A complete answer lists every line of the material where the string "sobre" occurs.
---------- INFORMATION PROVIDED ----------
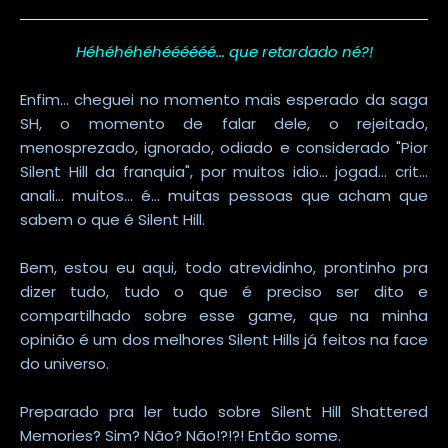
Héhéhéhéhéééééé... que retardado né?!
Enfim... cheguei no momento mais esperado da saga
SH, o momento de falar dele, o rejeitado,
menosprezado, ignorado, odiado e considerado "Pior
Silent Hill da franquia", por muitos idio... jogad... crit...
anali... muitos... é... muitas pessoas que acham que
sabem o que é Silent Hill.
Bem, estou eu aqui, todo atrevidinho, prontinho pra
dizer tudo, tudo o que é preciso ser dito e
compartilhado sobre esse game, que na minha
opinião é um dos melhores Silent Hills já feitos na face
do universo.
Preparado pra ler tudo sobre Silent Hill Shattered
Memories? Sim? Não? Não!?!?! Então some.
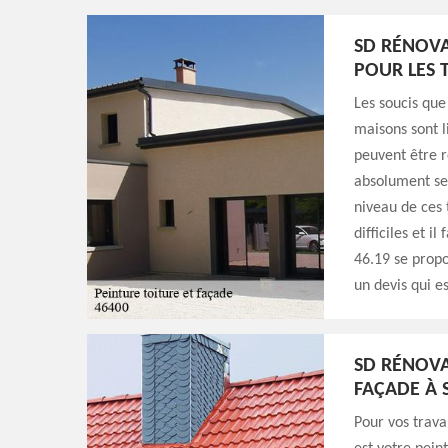
SD RÉNOVA
POUR LES 
Les soucis que
maisons sont li
peuvent être r
absolument se 
niveau de ces 
difficiles et i
46.19 se propo
un devis qui e
SD RÉNOVA
FAÇADE À 
Pour vos trava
----------
◆ OUTPUT:
compartilhado sobre esse game, que na minha
Preparado pra ler tudo sobre Silent Hill Shattered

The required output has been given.